• **ABOUT THIS EXERCISE**: All lines from the one containing "Jean-Marie Quéméner" down to the one containing "Jan 2, 2025", both ends included, are to be given again exactly; omit the rest of the listing below.

-------

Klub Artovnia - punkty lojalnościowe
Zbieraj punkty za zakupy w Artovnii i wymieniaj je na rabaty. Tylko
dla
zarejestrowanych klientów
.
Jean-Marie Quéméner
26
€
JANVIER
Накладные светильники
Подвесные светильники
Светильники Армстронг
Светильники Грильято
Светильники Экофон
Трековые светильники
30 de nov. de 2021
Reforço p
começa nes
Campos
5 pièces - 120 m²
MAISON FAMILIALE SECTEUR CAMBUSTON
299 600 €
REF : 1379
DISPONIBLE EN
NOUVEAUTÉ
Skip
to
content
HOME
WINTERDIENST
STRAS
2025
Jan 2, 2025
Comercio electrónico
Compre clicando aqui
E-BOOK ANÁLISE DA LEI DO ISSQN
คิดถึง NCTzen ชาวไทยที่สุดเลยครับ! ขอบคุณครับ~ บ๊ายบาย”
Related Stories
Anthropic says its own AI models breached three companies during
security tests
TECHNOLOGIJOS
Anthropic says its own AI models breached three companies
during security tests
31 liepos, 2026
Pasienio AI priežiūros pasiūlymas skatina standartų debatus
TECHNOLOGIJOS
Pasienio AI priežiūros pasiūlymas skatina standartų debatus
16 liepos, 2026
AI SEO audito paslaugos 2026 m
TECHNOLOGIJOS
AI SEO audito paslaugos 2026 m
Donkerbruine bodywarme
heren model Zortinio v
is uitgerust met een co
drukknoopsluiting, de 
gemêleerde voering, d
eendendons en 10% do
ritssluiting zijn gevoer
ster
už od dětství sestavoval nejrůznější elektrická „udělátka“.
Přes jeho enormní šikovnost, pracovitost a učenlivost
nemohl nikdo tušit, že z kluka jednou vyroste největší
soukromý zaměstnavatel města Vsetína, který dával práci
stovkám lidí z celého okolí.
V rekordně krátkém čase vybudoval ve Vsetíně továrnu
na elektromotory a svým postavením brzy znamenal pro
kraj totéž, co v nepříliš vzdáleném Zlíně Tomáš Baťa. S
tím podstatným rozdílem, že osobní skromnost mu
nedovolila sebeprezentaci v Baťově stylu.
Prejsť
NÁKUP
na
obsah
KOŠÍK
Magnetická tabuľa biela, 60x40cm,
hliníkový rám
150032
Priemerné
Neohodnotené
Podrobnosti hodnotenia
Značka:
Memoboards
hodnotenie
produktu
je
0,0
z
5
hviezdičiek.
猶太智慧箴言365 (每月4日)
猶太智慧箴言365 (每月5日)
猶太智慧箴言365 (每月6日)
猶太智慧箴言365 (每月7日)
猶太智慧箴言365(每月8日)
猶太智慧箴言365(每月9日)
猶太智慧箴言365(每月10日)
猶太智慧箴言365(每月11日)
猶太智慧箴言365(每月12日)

-------

• **SOLUTION**:
Jean-Marie Quéméner
26
€
JANVIER
Накладные светильники
Подвесные светильники
Светильники Армстронг
Светильники Грильято
Светильники Экофон
Трековые светильники
30 de nov. de 2021
Reforço p
começa nes
Campos
5 pièces - 120 m²
MAISON FAMILIALE SECTEUR CAMBUSTON
299 600 €
REF : 1379
DISPONIBLE EN
NOUVEAUTÉ
Skip
to
content
HOME
WINTERDIENST
STRAS
2025
Jan 2, 2025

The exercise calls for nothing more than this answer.